Let z != 1, which module is 1. Prove that z is presentable in the following form:
$$ z =\begin{align}
\frac{1 + ti}{1 - ti}
\end{align}$$
where t is a real number
So, im guessing i have to multiply$$\begin{align} \frac{1 + ti}{1 - ti} with: 1-ti \end{align}$$
to get
$$ z =\begin{align} \frac{1^2 - t^2i^2}{(1 - ti)^2} \end{align}$$
and i also know that $$ i = \sqrt{-1} \begin{align} \ \end{align}$$
But what about the t?

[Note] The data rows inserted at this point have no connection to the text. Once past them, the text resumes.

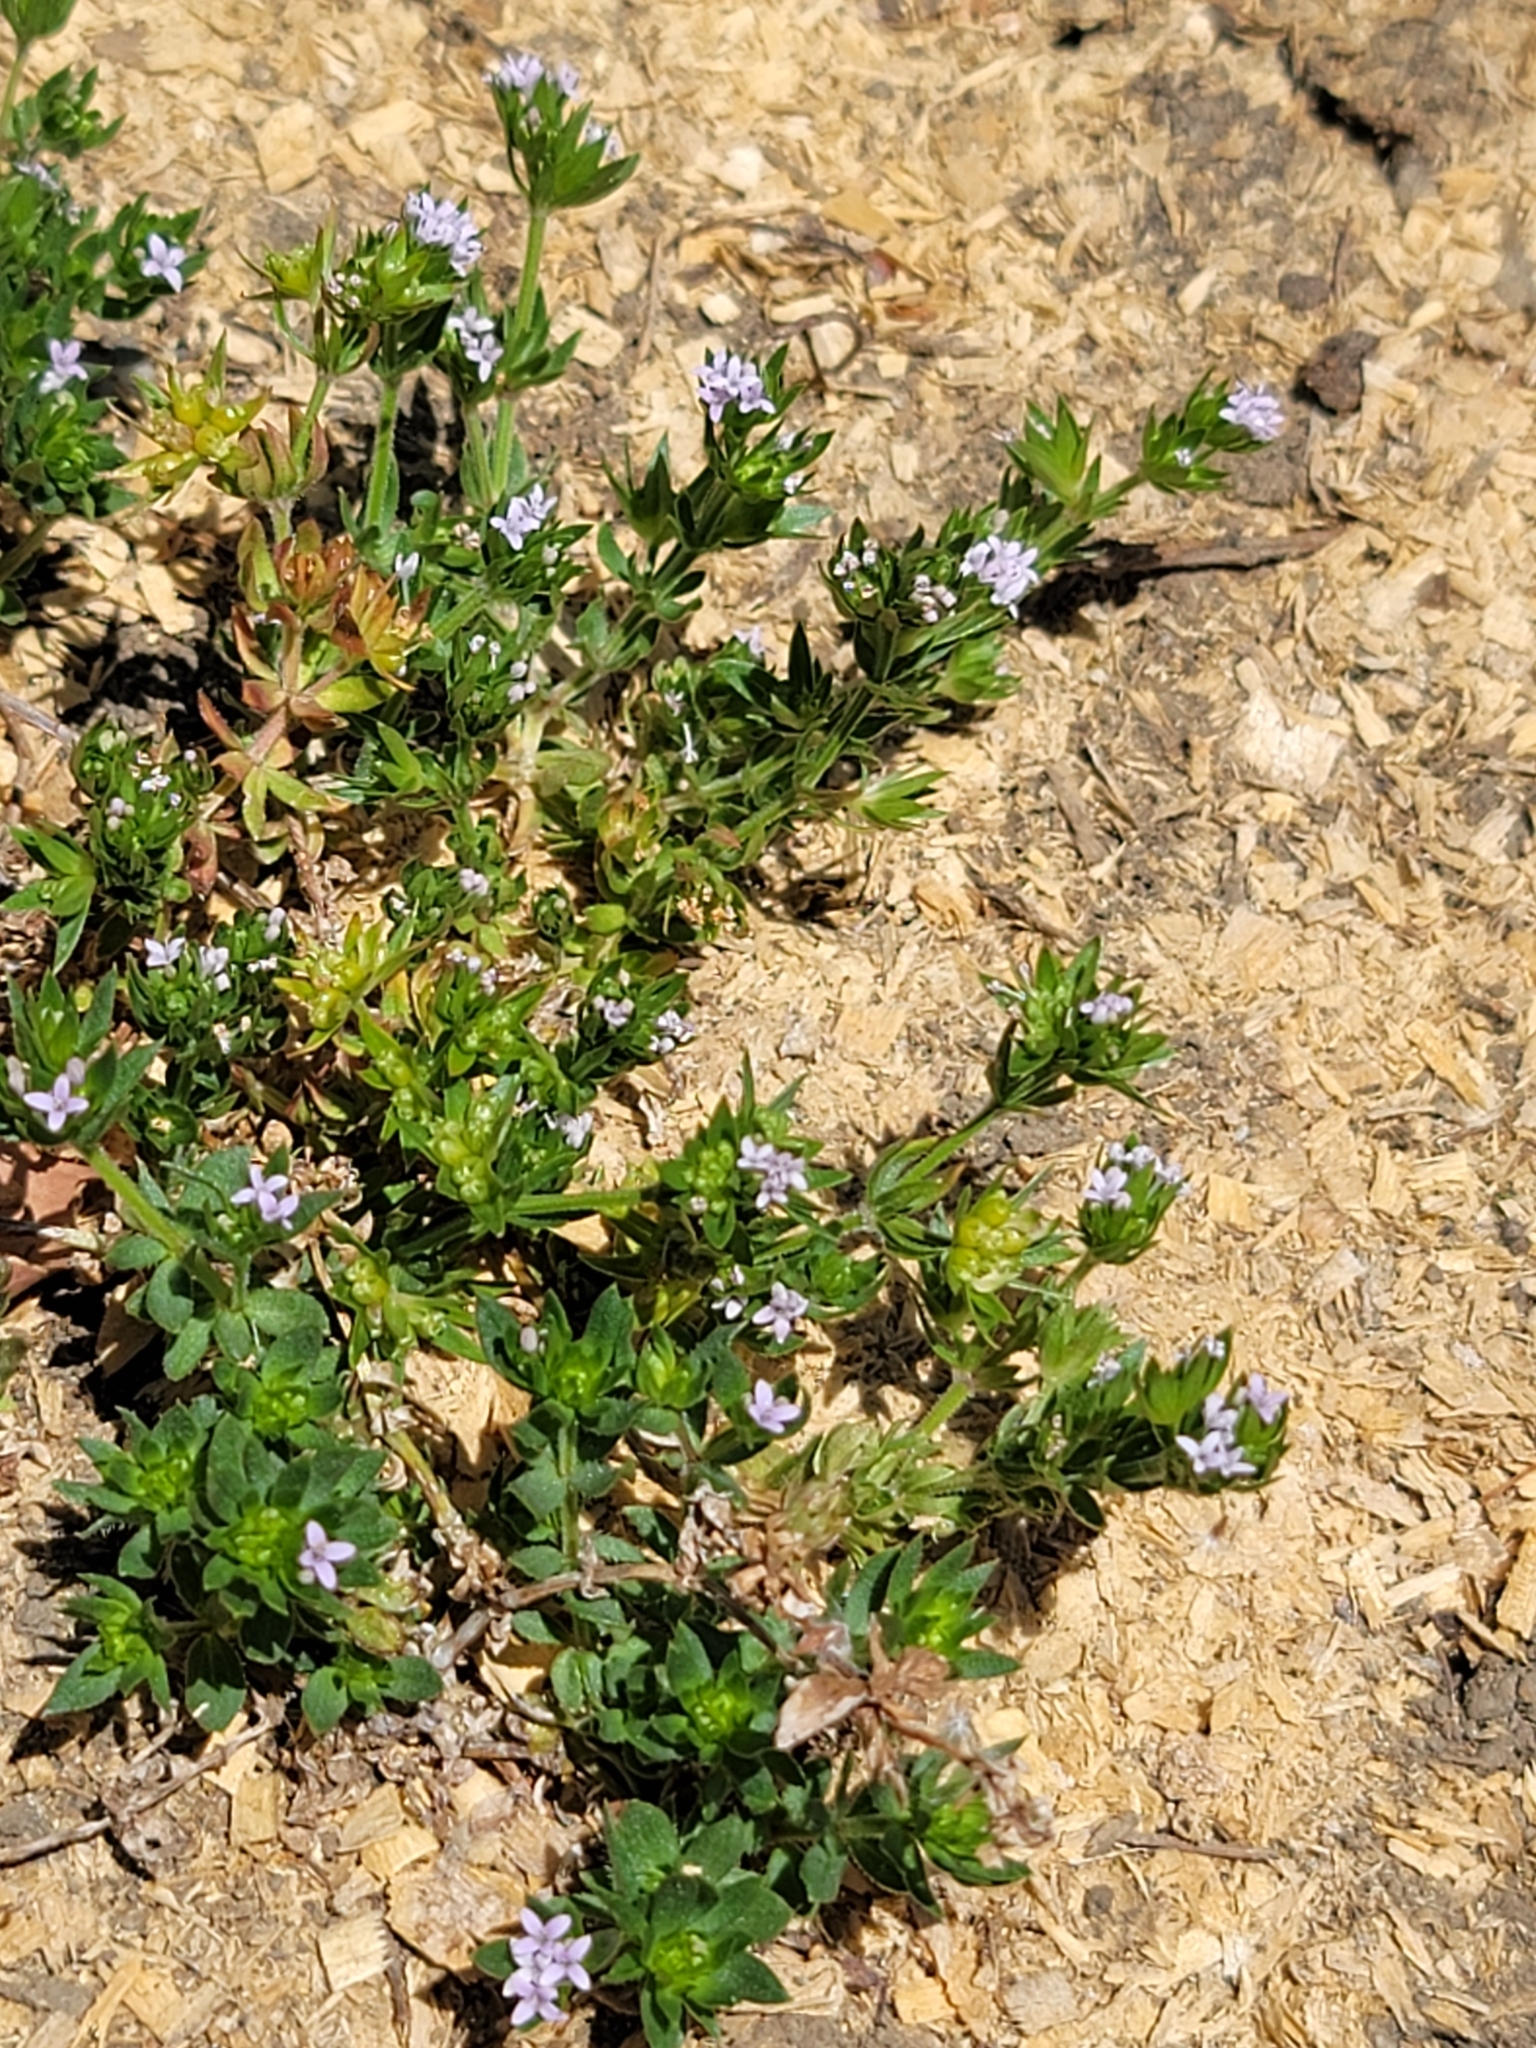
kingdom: Plantae
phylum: Tracheophyta
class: Magnoliopsida
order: Gentianales
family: Rubiaceae
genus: Sherardia
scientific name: Sherardia arvensis
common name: Field madder
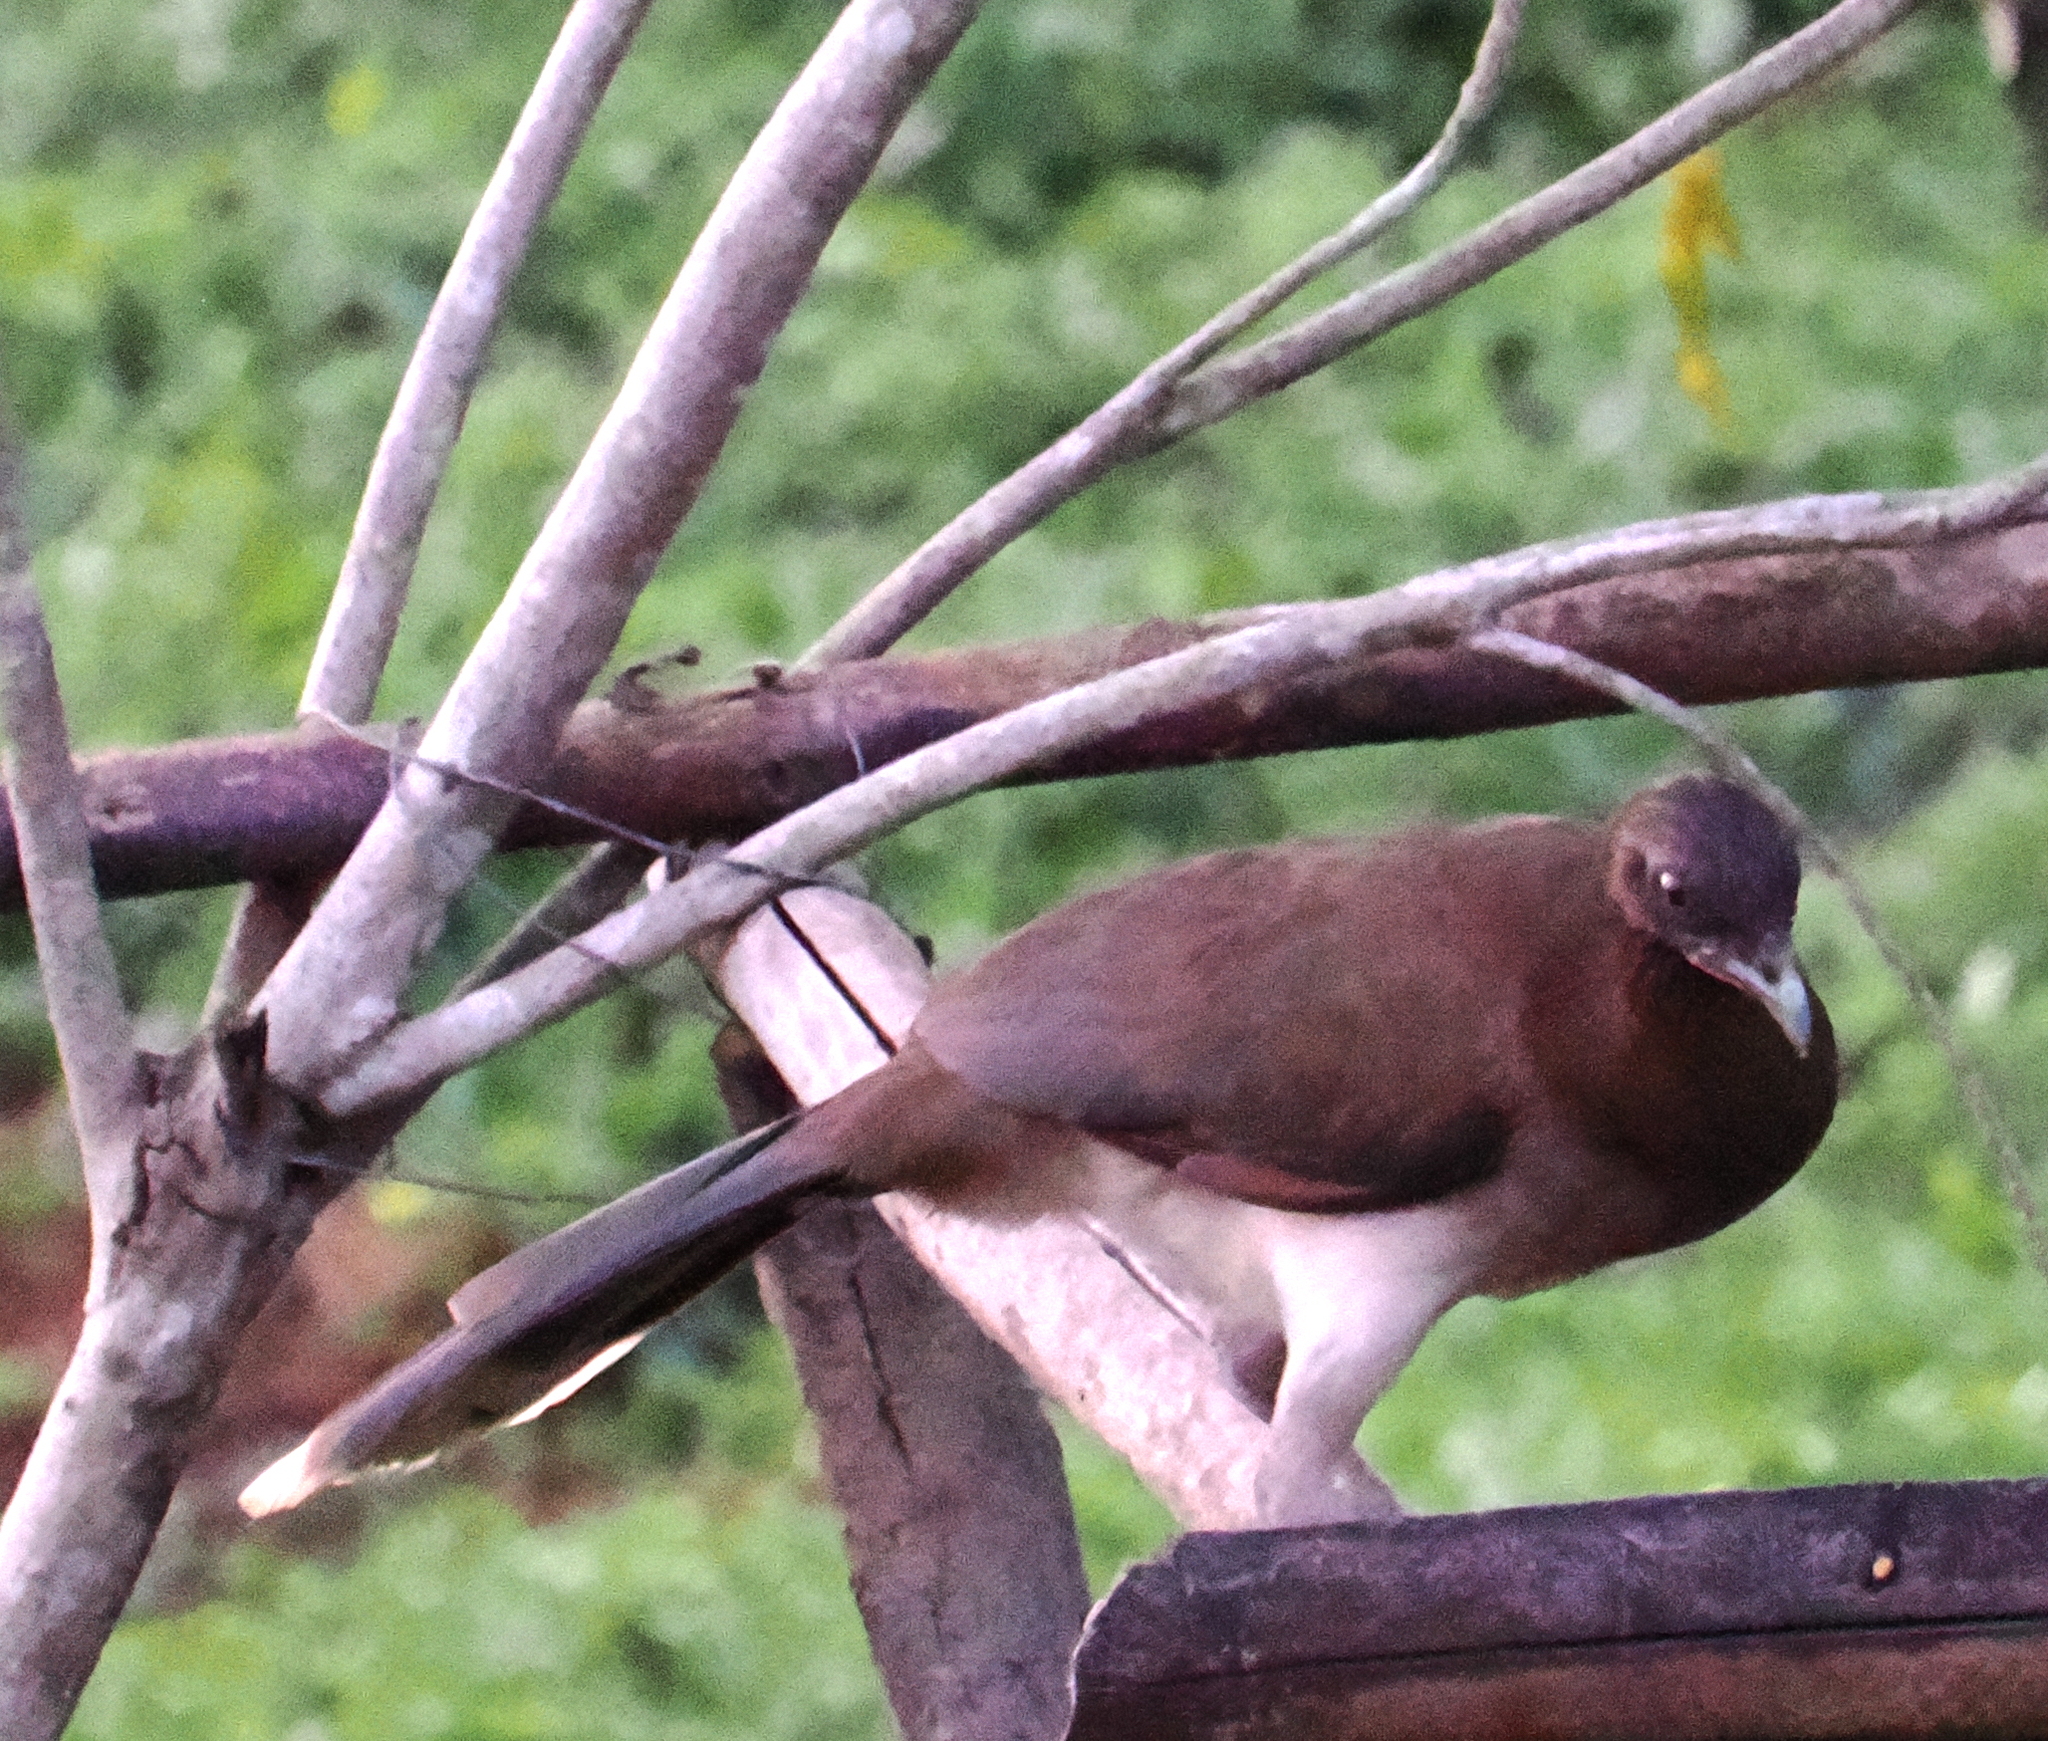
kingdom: Animalia
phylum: Chordata
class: Aves
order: Galliformes
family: Cracidae
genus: Ortalis
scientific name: Ortalis garrula
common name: Chestnut-winged chachalaca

How can i find it?
Notice that $$|1\pm ti|=\sqrt{1+t^2}$$ hence $$\left|\frac{1+ti}{1-ti}\right|=1$$ Now we should verify that the map $$\Bbb R\rightarrow\{z\in\Bbb C\;|\; |z|=1\},\quad t\mapsto \frac{1+ti}{1-ti}$$ is surjective, in fact $$\frac{1+ti}{1-ti}=\frac1{1+t^2}\left(1-t^2+2it\right)=\cos\theta+i\sin\theta$$ with $$\cos\theta=\frac{1-t^2}{1+t^2}\;;\; \sin\theta=\frac{2t}{1+t^2}\iff t=\tan\left(\frac\theta2\right)$$